Surprisal from Larger Transformer-based Language Models Predicts fMRI Data More Poorly
This is an incremental finding that shows a known trend in reading times also applies to neural measures, relevant for researchers using language models to study human cognition.
The study tackled the problem of whether larger Transformer-based language models predict human brain activity less effectively, finding that as model perplexity increases, their surprisal estimates fit fMRI data more poorly, with results generalizing across three language families and two datasets.
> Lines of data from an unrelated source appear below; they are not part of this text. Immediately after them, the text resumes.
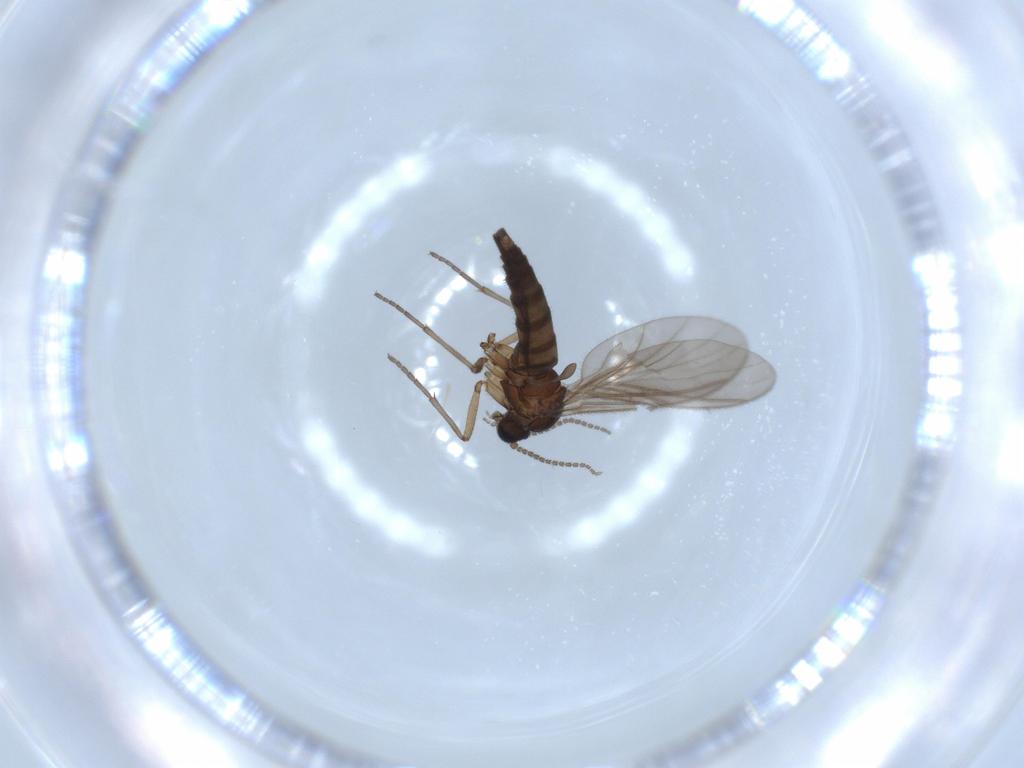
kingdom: Animalia
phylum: Arthropoda
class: Insecta
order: Diptera
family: Sciaridae
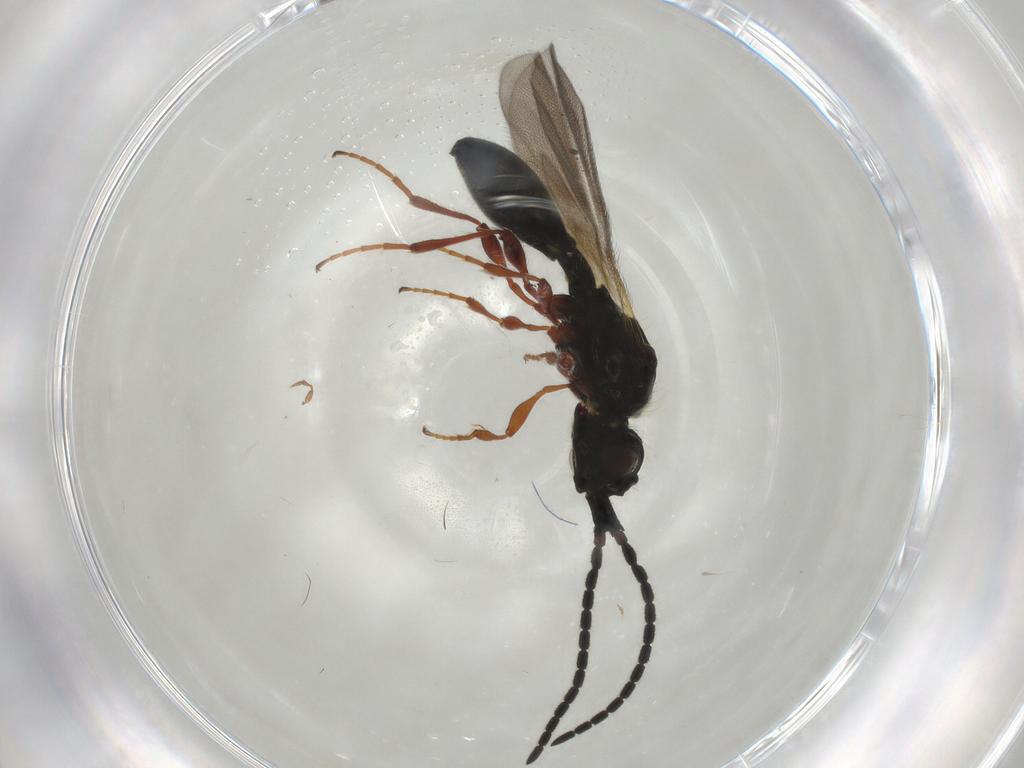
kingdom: Animalia
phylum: Arthropoda
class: Insecta
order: Hymenoptera
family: Diapriidae
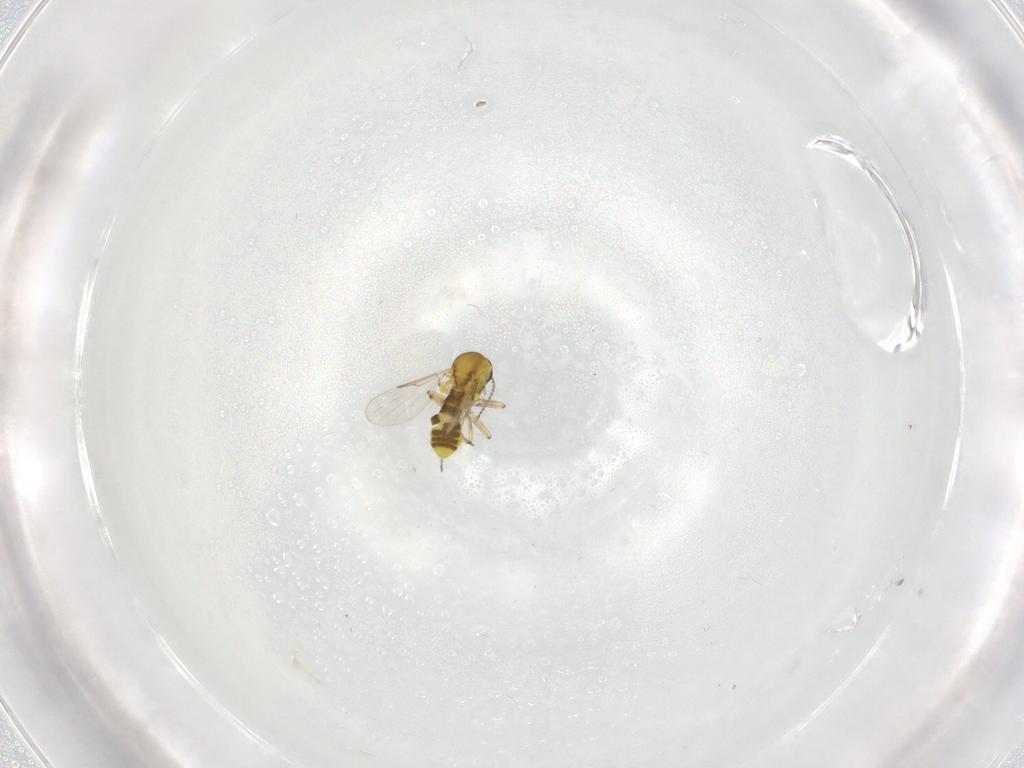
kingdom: Animalia
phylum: Arthropoda
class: Insecta
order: Diptera
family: Ceratopogonidae
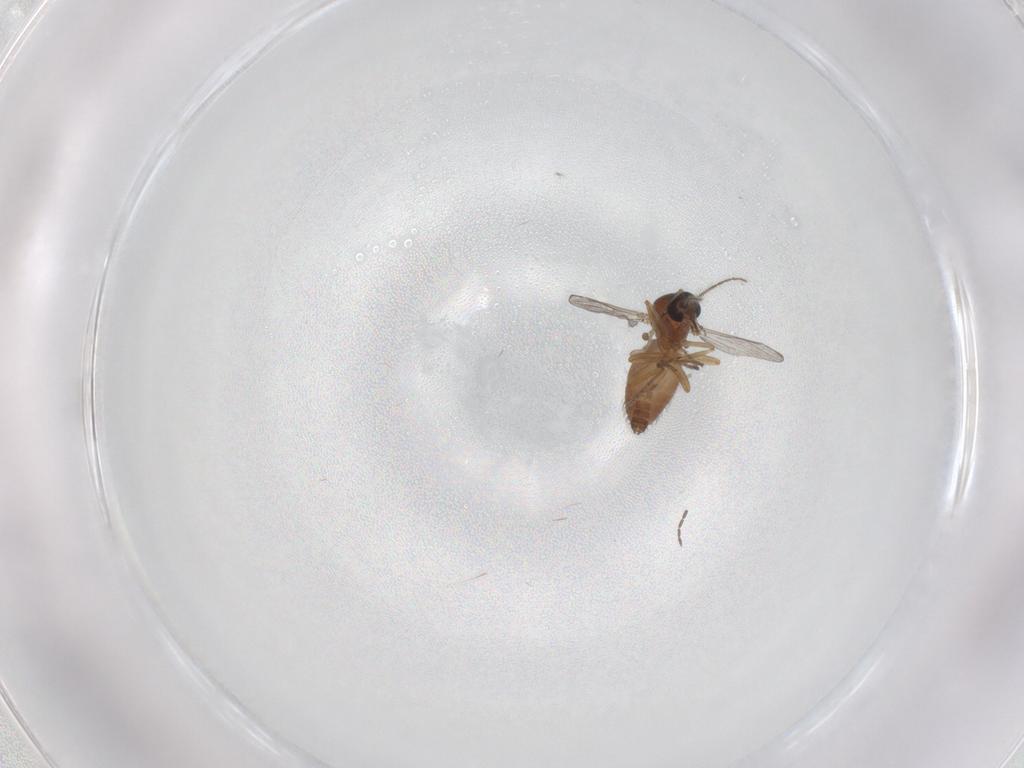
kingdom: Animalia
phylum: Arthropoda
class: Insecta
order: Diptera
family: Ceratopogonidae
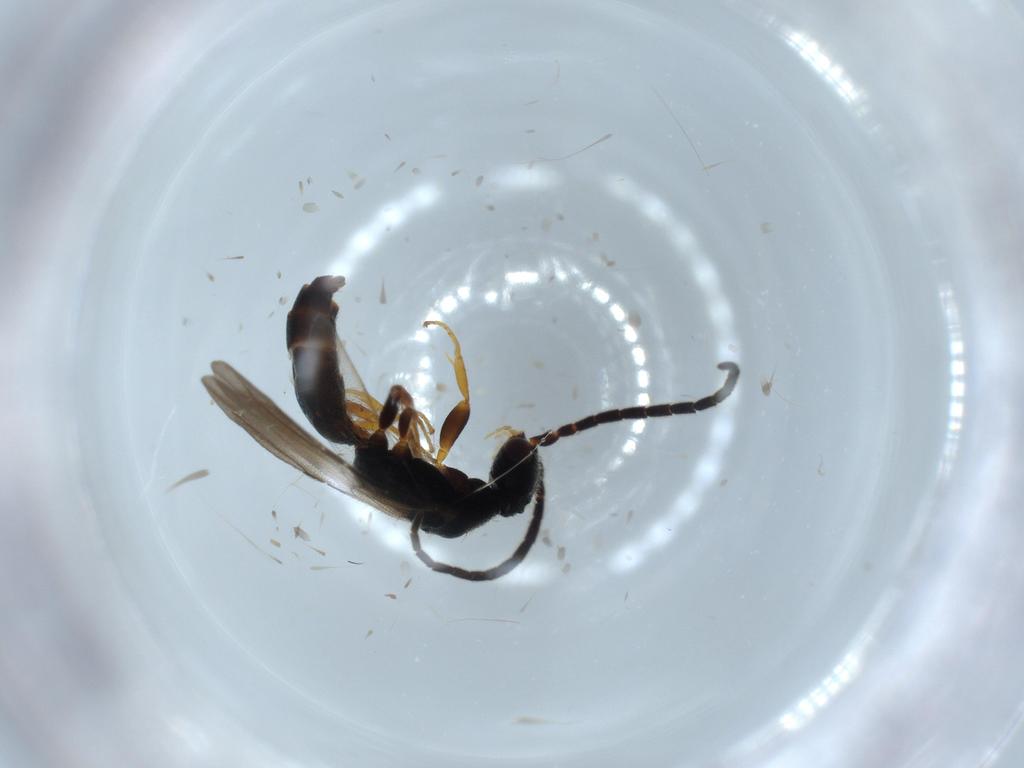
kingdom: Animalia
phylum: Arthropoda
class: Insecta
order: Hymenoptera
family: Bethylidae
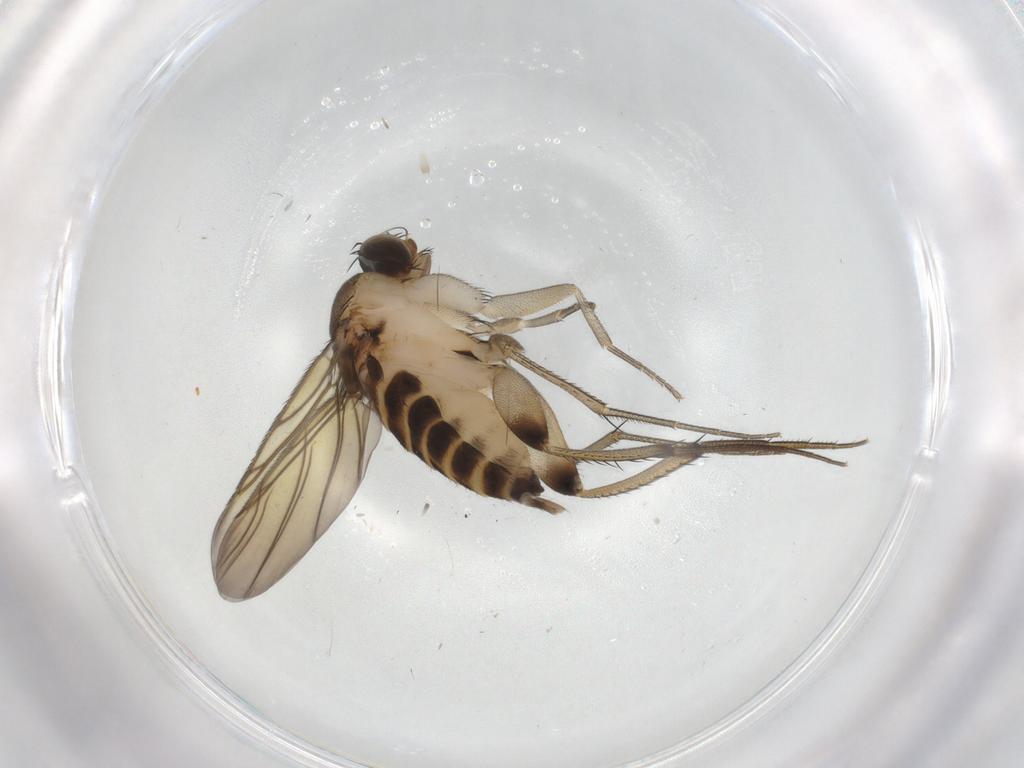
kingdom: Animalia
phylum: Arthropoda
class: Insecta
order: Diptera
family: Phoridae
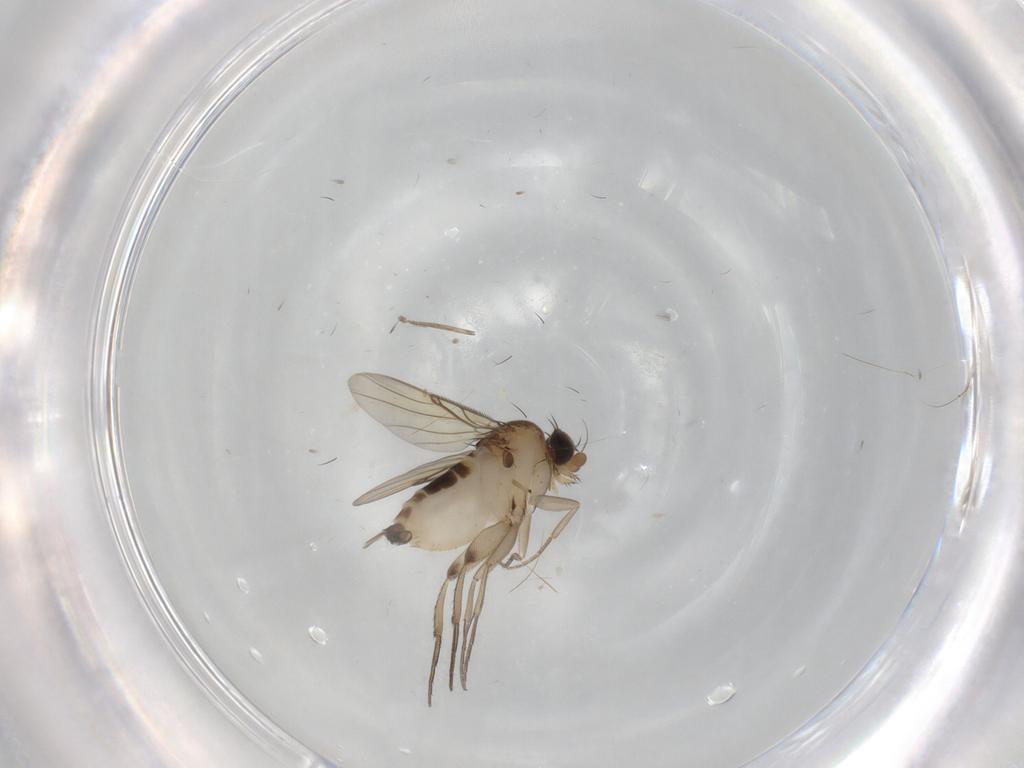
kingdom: Animalia
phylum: Arthropoda
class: Insecta
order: Diptera
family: Phoridae
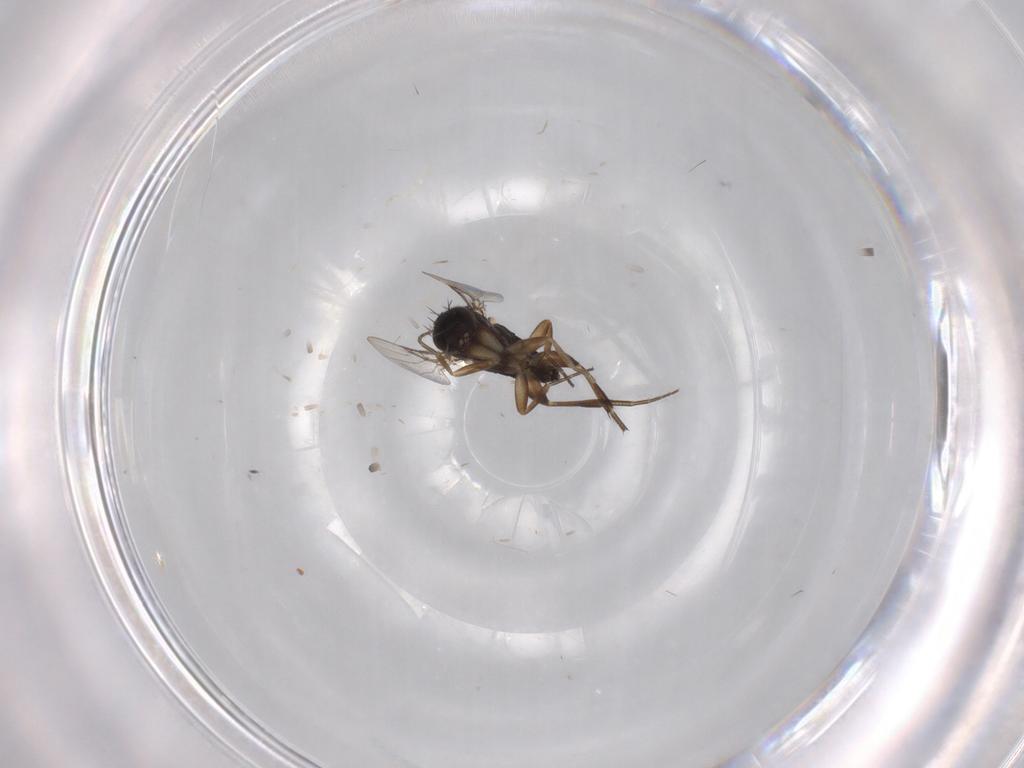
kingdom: Animalia
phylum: Arthropoda
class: Insecta
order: Diptera
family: Phoridae
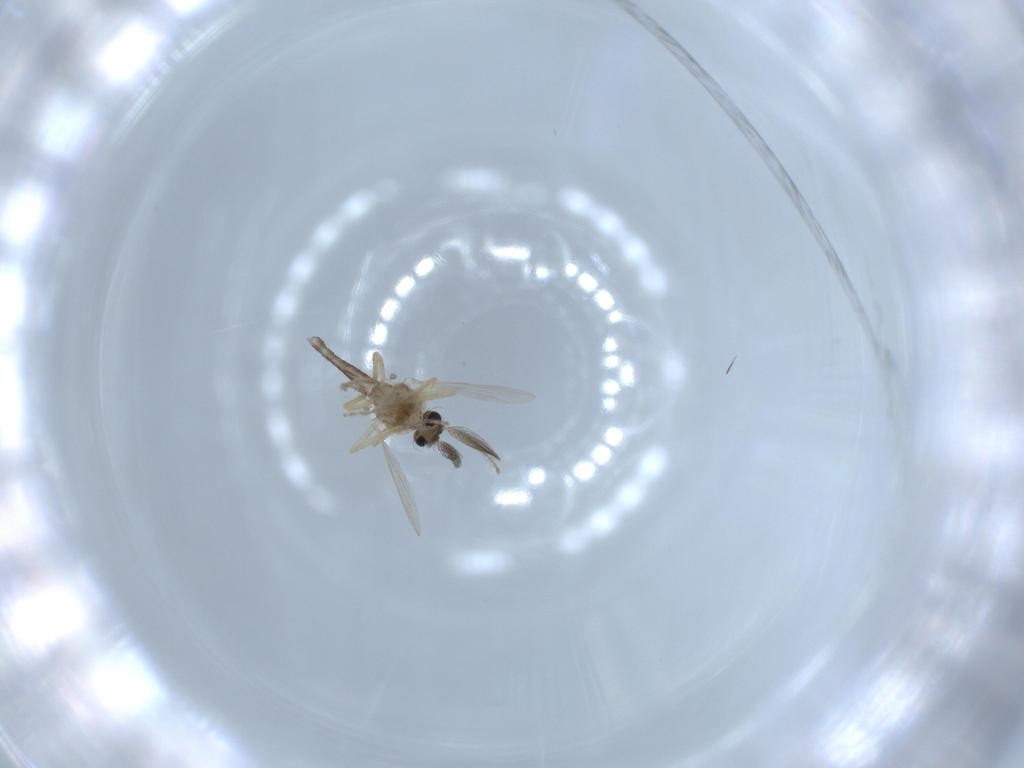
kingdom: Animalia
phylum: Arthropoda
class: Insecta
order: Diptera
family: Ceratopogonidae
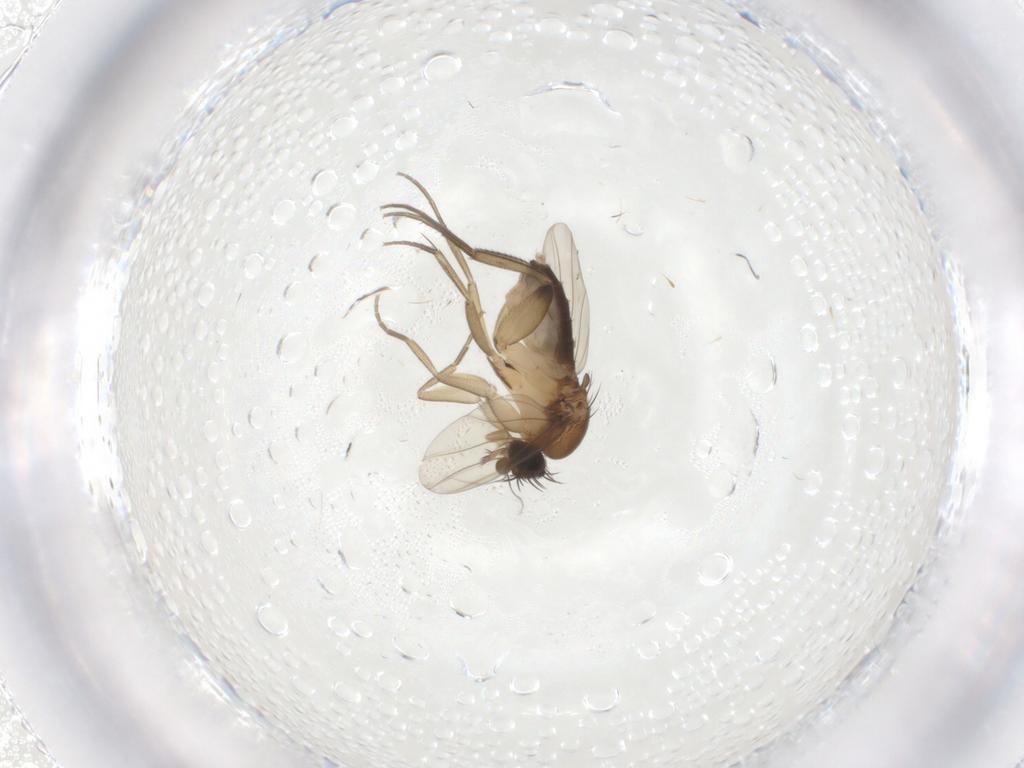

As Transformers become more widely incorporated into natural language processing tasks, there has been considerable interest in using surprisal from these models as predictors of human sentence processing difficulty. Recent work has observed a positive relationship between Transformer-based models' perplexity and the predictive power of their surprisal estimates on reading times, showing that language models with more parameters and trained on more data are less predictive of human reading times. However, these studies focus on predicting latency-based measures (i.e., self-paced reading times and eye-gaze durations) with surprisal estimates from Transformer-based language models. This trend has not been tested on brain imaging data. This study therefore evaluates the predictive power of surprisal estimates from 17 pre-trained Transformer-based models across three different language families on two functional magnetic resonance imaging datasets. Results show that the positive relationship between model perplexity and model fit still obtains, suggesting that this trend is not specific to latency-based measures and can be generalized to neural measures.